Comparing that more directly to Halloween Ends kind of reveals everything that film gets wrong about trauma. In the previous two films, Laurie was close to an end-of-the-world prepper, living in a self-made fortress. In those films, she wears cargo pants. In the new one, she dresses like a stereotypical grandmother. She’s writing a memoir, which serves as the film’s voiceover. She (tries to) bake pies! It’s a bizarre turn for a couple of reasons. The audience is told that Laurie has healed from her trauma, and I suppose healing, to the film, looks like wearing dresses and aprons and cooking for your grandchild. But why has she healed? At the end of the last film, her daughter was killed and Michael Myers escaped. That doesn’t seem like an environment conducive to healing, if healing in such a neat manner from trauma is even possible. It’s silly for me to get grumpy about this, but hey, if the film invites me to treat it seriously then I’m going to treat it seriously.

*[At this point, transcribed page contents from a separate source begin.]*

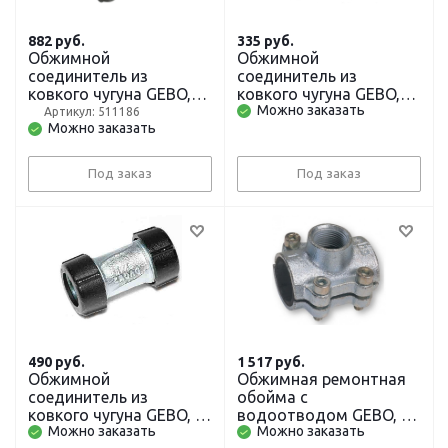
882
руб.
335
руб.
Обжимной
Обжимной
соединитель из
соединитель из
ковкого чугуна GEBO,
ковкого чугуна GEBO,
Можно заказать
3/4 дюйма, ц/г
1/2 дюйма, ц/ц
Артикул: 511186
Можно заказать
Под заказ
Под заказ
490
руб.
1 517
руб.
Обжимной
Обжимная ремонтная
соединитель из
обойма с
ковкого чугуна GEBO, 1
водоотводом GEBO, 1
Можно заказать
Можно заказать
дюйм, ц/ц
дюйм x внутренняя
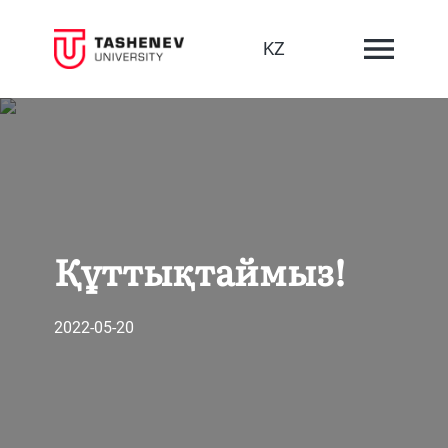
KZ
Құттықтаймыз!
2022-05-20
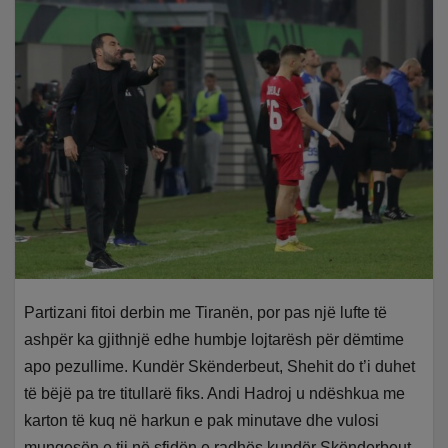
Partizani fitoi derbin me Tiranën, por pas një lufte të
ashpër ka gjithnjë edhe humbje lojtarësh për dëmtime
apo pezullime. Kundër Skënderbeut, Shehit do t’i duhet
të bëjë pa tre titullarë fiks. Andi Hadroj u ndëshkua me
karton të kuq në harkun e pak minutave dhe vulosi
mungesën e tij në sfidën e radhës kundër Skënderbeut.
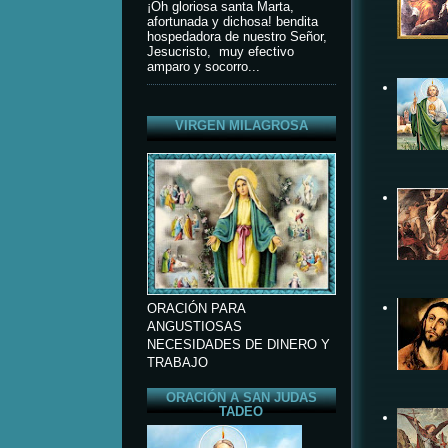
¡Oh gloriosa santa Marta,
afortunada y dichosa! bendita
hospedadora de nuestro Señor,
Jesucristo, muy efectivo
amparo y socorro...
VIRGEN MILAGROSA
ORACIÓN PARA
ANGUSTIOSAS
NECESIDADES DE DINERO Y
TRABAJO
ORACIÓN A SAN JUDAS
TADEO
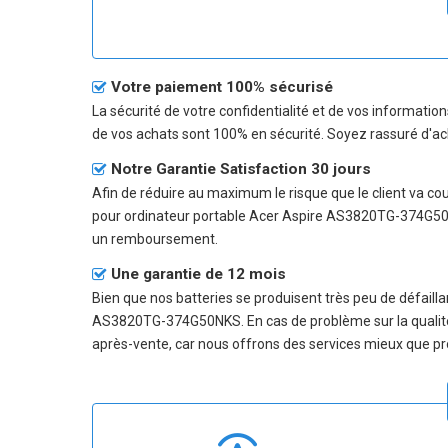
Votre paiement 100% sécurisé
La sécurité de votre confidentialité et de vos informatio
de vos achats sont 100% en sécurité. Soyez rassuré d'ac
Notre Garantie Satisfaction 30 jours
Afin de réduire au maximum le risque que le client va couri
pour ordinateur portable Acer Aspire AS3820TG-374G5
un remboursement.
Une garantie de 12 mois
Bien que nos batteries se produisent très peu de défailla
AS3820TG-374G50NKS
. En cas de problème sur la quali
après-vente, car nous offrons des services mieux que pr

Maybe the worst part of the film is a scene where Laurie goes shopping and, in the parking lot, is accosted by two Black women. One of them is in a wheelchair and is unable to speak after being attacked by Michael Myers in the previous film, the other tells Laurie that this is her fault. I suppose this is an attempt to focus on the consequences of violence, to complicate the world of the film. But it’s not Laurie’s fault. We know that. We saw how everything happened and she has been right at every turn. Laurie’s trauma matters in the film in a way that other people’s trauma does not. It’s an uncomfortable sequence for the wrong reasons, brought about through a lack of clarity or understanding of its thematic content, but it ends up underlining the part about all these films about trauma that really makes me uncomfortable: if they even are about trauma, then they are only about the trauma of certain people.

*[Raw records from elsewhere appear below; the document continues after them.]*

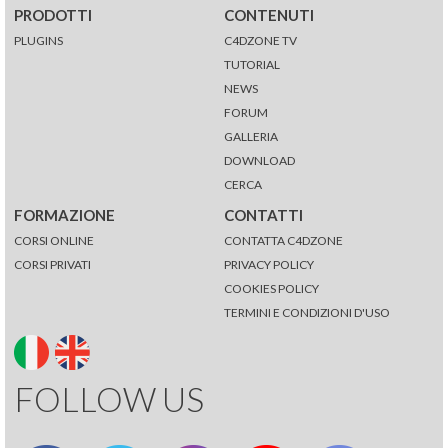
PRODOTTI
CONTENUTI
PLUGINS
C4DZONE TV
TUTORIAL
NEWS
FORUM
GALLERIA
DOWNLOAD
CERCA
FORMAZIONE
CONTATTI
CORSI ONLINE
CONTATTA C4DZONE
CORSI PRIVATI
PRIVACY POLICY
COOKIES POLICY
TERMINI E CONDIZIONI D'USO
FOLLOW US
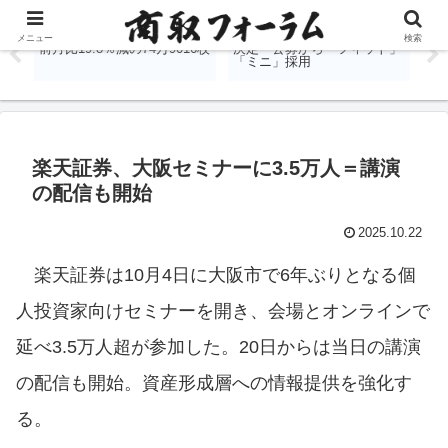
％
国内商品先物、7月出来高は
堂島取引所、金銀白金の愛称
J
メニュー
検索
前月比19.8％減の74万9016枚
決定 公募から「フィット」
表
「ミニ」採用
す
楽天証券、大阪セミナーに3.5万人＝講演
の配信も開始
2025.10.22
楽天証券は10月4日に大阪市で6年ぶりとなる個
人投資家向けセミナーを開き、会場とオンラインで
延べ3.5万人超が参加した。20日からは当日の講演
の配信も開始。資産形成層への情報提供を強化す
る。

The recent horror films that have dealt with this subject matter that I have found the most interesting are the ones which don’t let their protagonists be right. Saint Maud and Censor, for example, are both films about the overwhelming trauma of the white women at their centres, and are both films about how that trauma leads them to justify doing horrible things to other people. Midsommar is a controversial film, but it feels like it’s about the same thing; a traumatised young woman is radicalised by a white supremacist cult into committing acts of violence. These films are uncomfortable, too. I do think the scene in the parking lot in Halloween Ends was a clumsy attempt at building this sort of idea, but the film ended up undoing its own theme there. And as much as I like those other films, they are still at their core about the trauma of one type of woman – if horror films are going to keep being directly about trauma, I hope they start to rethink what trauma is, who has it and why. Because as it is, it is a tiresome trend.